OpenAI has released what it calls its “most advanced speech-to-speech model yet.”
Dubbed gpt-realtime, the model is better at following complex instructions, calling tools with precision, and producing speech that sounds more natural and expressive, the company said in a Thursday (Aug. 28) blog post.
“We trained the model in close collaboration with customers to excel at real-world tasks like customer support, personal assistance and education—aligning the model to how developers build and deploy voice agents,” OpenAI said in the post.
OpenAI also said in post that it has made the Realtime API (application programming interface) generally available after introducing it in public beta in October and seeing thousands of developers build with it.
The API now has new features that help developers build voice agents. These include supporting remote MCP servers, image inputs and phone calling through Session Initiation Protocol (SIP), according to the post.
The company said these features make voice agents “more capable through access to additional tools and context.”
“Unlike traditional pipelines that chain together multiple models across speech-to-text and text-to-speech, the Realtime API processes and generates audio directly through a single model and API,” the post said. “This reduces latency, preserves nuance in speech and produces more natural, expressive responses.”
Both the Realtime API and gpt-realtime were made available to all developers starting Thursday, per the post.
OpenAI introduced the Realtime API in October, saying the tool enables developers to build low-latency, multimodal experiences in their apps.

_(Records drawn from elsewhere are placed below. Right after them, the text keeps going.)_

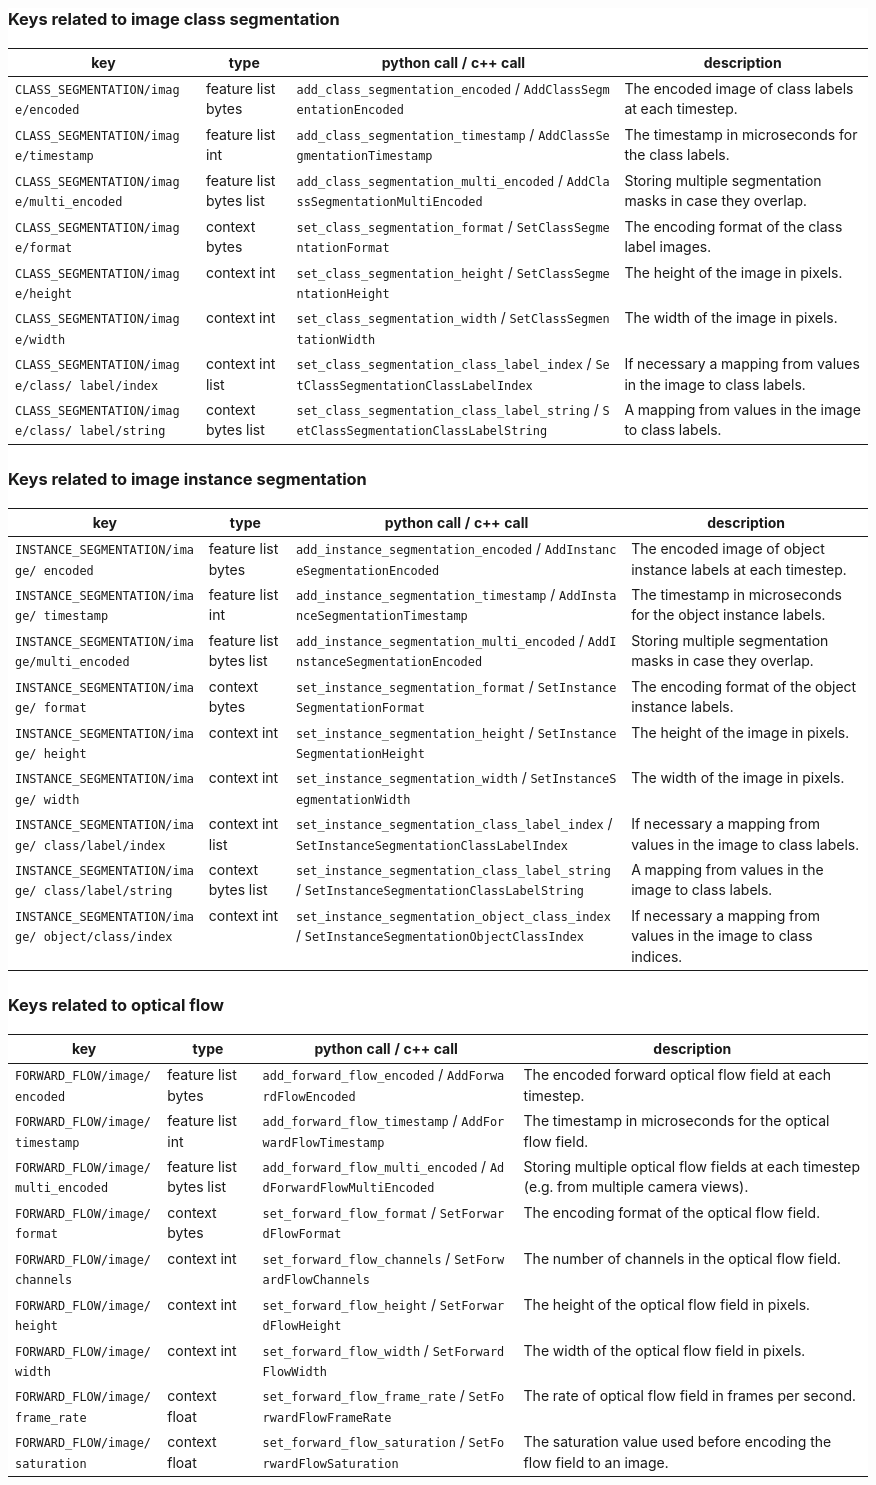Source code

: ### Keys related to image class segmentation
| key | type | python call / c++ call | description |
|-----|------|------------------------|-------------|
|`CLASS_SEGMENTATION/image/encoded`|feature list bytes|`add_class_segmentation_encoded` / `AddClassSegmentationEncoded`|The encoded image of class labels at each timestep.|
|`CLASS_SEGMENTATION/image/timestamp`|feature list int|`add_class_segmentation_timestamp` / `AddClassSegmentationTimestamp`|The timestamp in microseconds for the class labels.|
|`CLASS_SEGMENTATION/image/multi_encoded`|feature list bytes list|`add_class_segmentation_multi_encoded` / `AddClassSegmentationMultiEncoded`|Storing multiple segmentation masks in case they overlap.|
|`CLASS_SEGMENTATION/image/format`|context bytes|`set_class_segmentation_format` / `SetClassSegmentationFormat`|The encoding format of the class label images.|
|`CLASS_SEGMENTATION/image/height`|context int|`set_class_segmentation_height` / `SetClassSegmentationHeight`|The height of the image in pixels.|
|`CLASS_SEGMENTATION/image/width`|context int|`set_class_segmentation_width` / `SetClassSegmentationWidth`|The width of the image in pixels.|
|`CLASS_SEGMENTATION/image/class/ label/index`|context int list|`set_class_segmentation_class_label_index` / `SetClassSegmentationClassLabelIndex`|If necessary a mapping from values in the image to class labels.|
|`CLASS_SEGMENTATION/image/class/ label/string`|context bytes list|`set_class_segmentation_class_label_string` / `SetClassSegmentationClassLabelString`|A mapping from values in the image to class labels.|

### Keys related to image instance segmentation
| key | type | python call / c++ call | description |
|-----|------|------------------------|-------------|
|`INSTANCE_SEGMENTATION/image/ encoded`|feature list bytes|`add_instance_segmentation_encoded` / `AddInstanceSegmentationEncoded`|The encoded image of object instance labels at each timestep.|
|`INSTANCE_SEGMENTATION/image/ timestamp`|feature list int|`add_instance_segmentation_timestamp` / `AddInstanceSegmentationTimestamp`|The timestamp in microseconds for the object instance labels.|
|`INSTANCE_SEGMENTATION/image/multi_encoded`|feature list bytes list|`add_instance_segmentation_multi_encoded` / `AddInstanceSegmentationEncoded`|Storing multiple segmentation masks in case they overlap.|
|`INSTANCE_SEGMENTATION/image/ format`|context bytes|`set_instance_segmentation_format` / `SetInstanceSegmentationFormat`|The encoding format of the object instance labels.|
|`INSTANCE_SEGMENTATION/image/ height`|context int|`set_instance_segmentation_height` / `SetInstanceSegmentationHeight`|The height of the image in pixels.|
|`INSTANCE_SEGMENTATION/image/ width`|context int|`set_instance_segmentation_width` / `SetInstanceSegmentationWidth`|The width of the image in pixels.|
|`INSTANCE_SEGMENTATION/image/ class/label/index`|context int list|`set_instance_segmentation_class_label_index` / `SetInstanceSegmentationClassLabelIndex`|If necessary a mapping from values in the image to class labels.|
|`INSTANCE_SEGMENTATION/image/ class/label/string`|context bytes list|`set_instance_segmentation_class_label_string` / `SetInstanceSegmentationClassLabelString`|A mapping from values in the image to class labels.|
|`INSTANCE_SEGMENTATION/image/ object/class/index`|context int|`set_instance_segmentation_object_class_index` / `SetInstanceSegmentationObjectClassIndex`|If necessary a mapping from values in the image to class indices.|

### Keys related to optical flow
| key | type | python call / c++ call | description |
|-----|------|------------------------|-------------|
|`FORWARD_FLOW/image/encoded`|feature list bytes|`add_forward_flow_encoded` / `AddForwardFlowEncoded`|The encoded forward optical flow field at each timestep.|
|`FORWARD_FLOW/image/timestamp`|feature list int|`add_forward_flow_timestamp` / `AddForwardFlowTimestamp`|The timestamp in microseconds for the optical flow field.|
|`FORWARD_FLOW/image/multi_encoded`|feature list bytes list|`add_forward_flow_multi_encoded` / `AddForwardFlowMultiEncoded`|Storing multiple optical flow fields at each timestep (e.g. from multiple camera views).|
|`FORWARD_FLOW/image/format`|context bytes|`set_forward_flow_format` / `SetForwardFlowFormat`|The encoding format of the optical flow field.|
|`FORWARD_FLOW/image/channels`|context int|`set_forward_flow_channels` / `SetForwardFlowChannels`|The number of channels in the optical flow field.|
|`FORWARD_FLOW/image/height`|context int|`set_forward_flow_height` / `SetForwardFlowHeight`|The height of the optical flow field in pixels.|
|`FORWARD_FLOW/image/width`|context int|`set_forward_flow_width` / `SetForwardFlowWidth`|The width of the optical flow field in pixels.|
|`FORWARD_FLOW/image/frame_rate`|context float|`set_forward_flow_frame_rate` / `SetForwardFlowFrameRate`|The rate of optical flow field in frames per second.|
|`FORWARD_FLOW/image/saturation`|context float|`set_forward_flow_saturation` / `SetForwardFlowSaturation`|The saturation value used before encoding the flow field to an image.|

PYMNTS reported at the time that the Realtime API was among the product announcements that showed the company was doubling down on making artificial intelligence more accessible and developer-friendly.
“It’s clear they’re focusing on empowering developers to build innovative applications rather than just competing in the consumer space,” aiRESULTS CEO Matt Hasan told PYMNTS at the time.
Venture capital firm Andreessen Horowitz said in June that voice-based AI agents are advancing to such a degree that they are now outperforming call centers.
“Voice is one of the most powerful unlocks for AI application companies,” Olivia Moore, a partner at Andreessen Horowitz, wrote at the time in a blog post. “It is the most frequent and information-dense form of communication, made programmable for the first time due to AI.”